__Dataset records__.
Segment Open

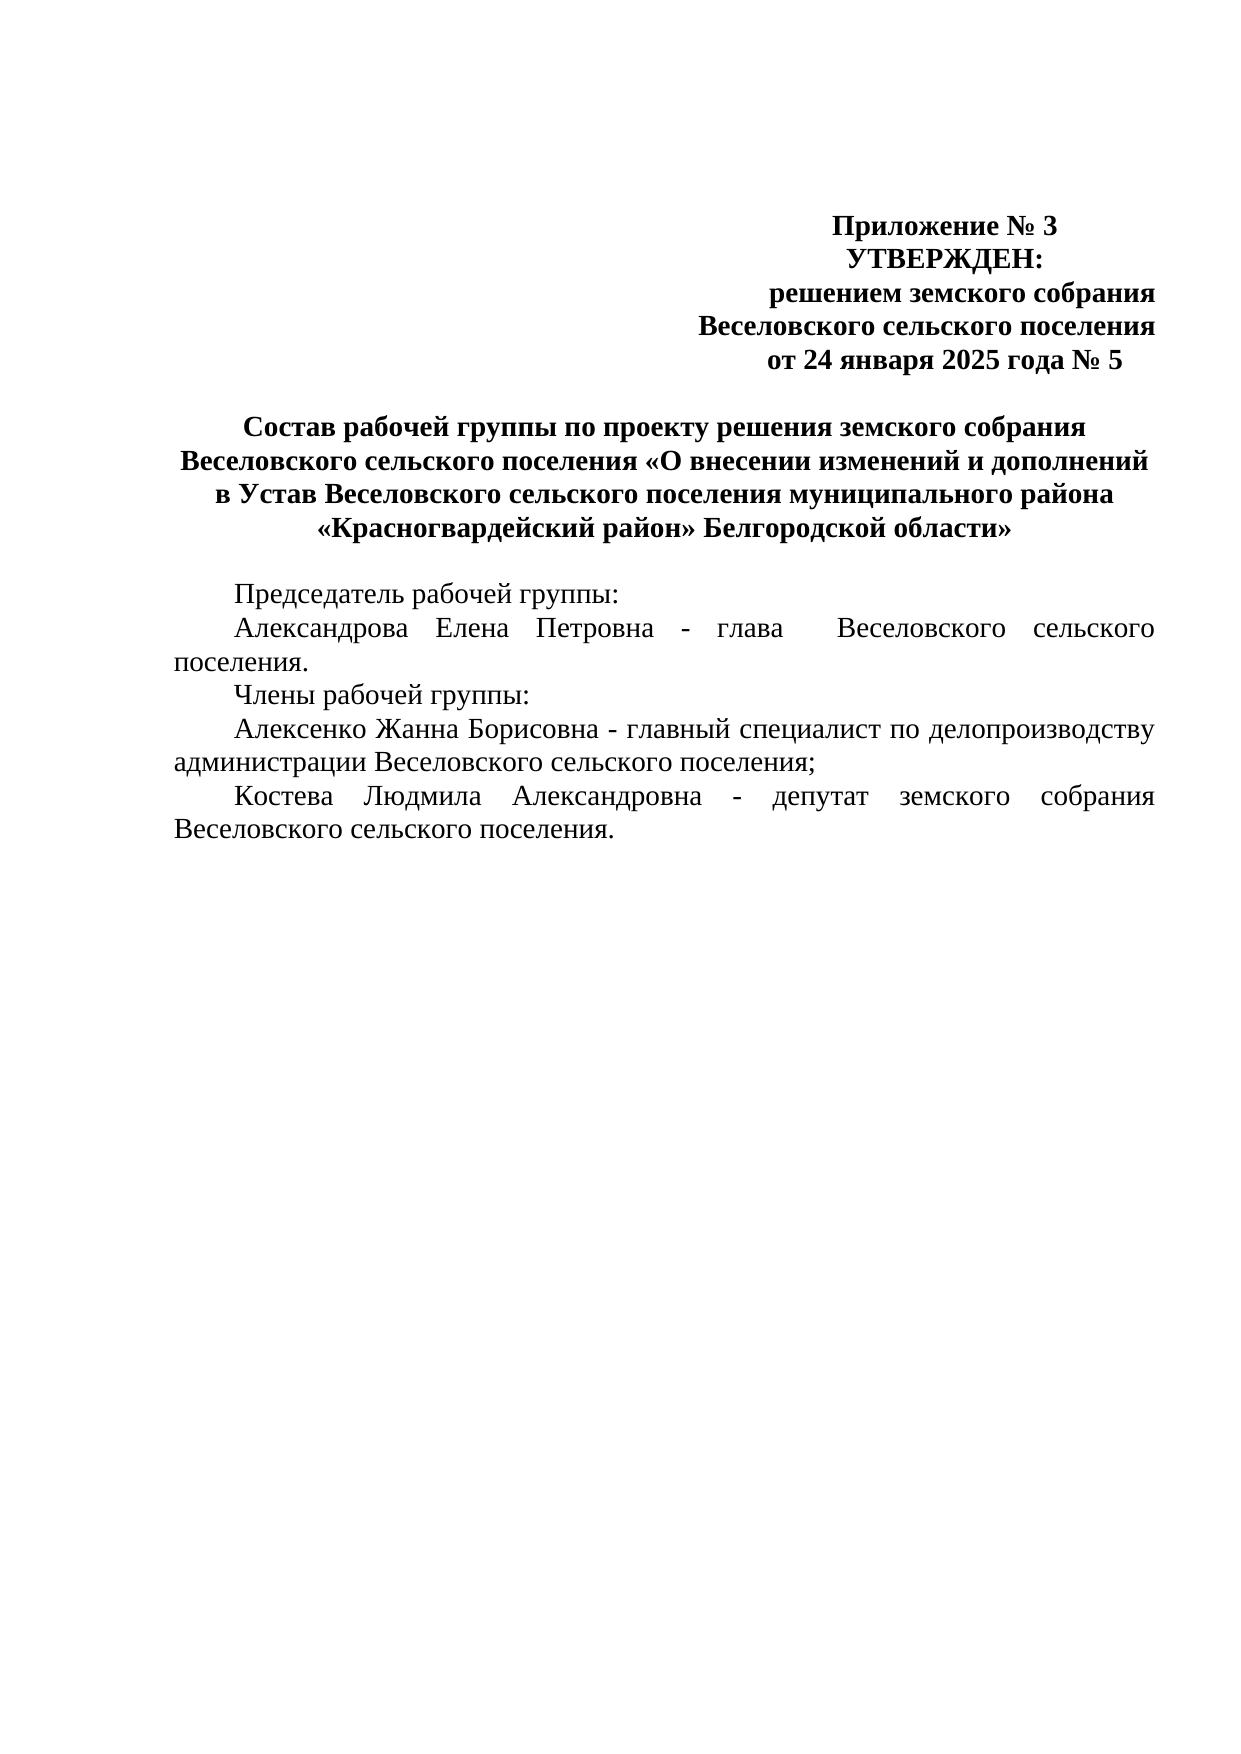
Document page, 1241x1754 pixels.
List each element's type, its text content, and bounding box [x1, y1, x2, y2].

text Веселовского сельского поселения [690, 308, 1156, 342]
text Председатель рабочей группы: [173, 577, 1156, 610]
text Приложение № 3 [734, 208, 1156, 241]
text Состав рабочей группы по проекту решения земского собрания Веселовского сельского поселения «О внесении изменений и дополнений в Устав Веселовского сельского поселения муниципального района «Красногвардейский район» Белгородской области» [173, 409, 1156, 543]
text Члены рабочей группы: [173, 677, 1156, 711]
text решением земского собрания [734, 275, 1156, 308]
text Костева Людмила Александровна - депутат земского собрания Веселовского сельского поселения. [173, 778, 1156, 845]
text Александрова Елена Петровна - глава Веселовского сельского поселения. [173, 610, 1156, 677]
text от 24 января 2025 года № 5 [734, 342, 1156, 376]
text Алексенко Жанна Борисовна - главный специалист по делопроизводству администрации Веселовского сельского поселения; [173, 711, 1156, 778]
text УТВЕРЖДЕН: [734, 241, 1156, 275]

Segment Closed

__Directive__. When you repeat the listing, keep it exact and leave the pictures behind.

__Response below__.
Document page, 1241x1754 pixels.
List each element's type, its text content, and bounding box [x1, y1, x2, y2].

text Веселовского сельского поселения [690, 308, 1156, 342]
text Председатель рабочей группы: [173, 577, 1156, 610]
text Приложение № 3 [734, 208, 1156, 241]
text Состав рабочей группы по проекту решения земского собрания Веселовского сельского поселения «О внесении изменений и дополнений в Устав Веселовского сельского поселения муниципального района «Красногвардейский район» Белгородской области» [173, 409, 1156, 543]
text Члены рабочей группы: [173, 677, 1156, 711]
text решением земского собрания [734, 275, 1156, 308]
text Костева Людмила Александровна - депутат земского собрания Веселовского сельского поселения. [173, 778, 1156, 845]
text Александрова Елена Петровна - глава Веселовского сельского поселения. [173, 610, 1156, 677]
text от 24 января 2025 года № 5 [734, 342, 1156, 376]
text Алексенко Жанна Борисовна - главный специалист по делопроизводству администрации Веселовского сельского поселения; [173, 711, 1156, 778]
text УТВЕРЖДЕН: [734, 241, 1156, 275]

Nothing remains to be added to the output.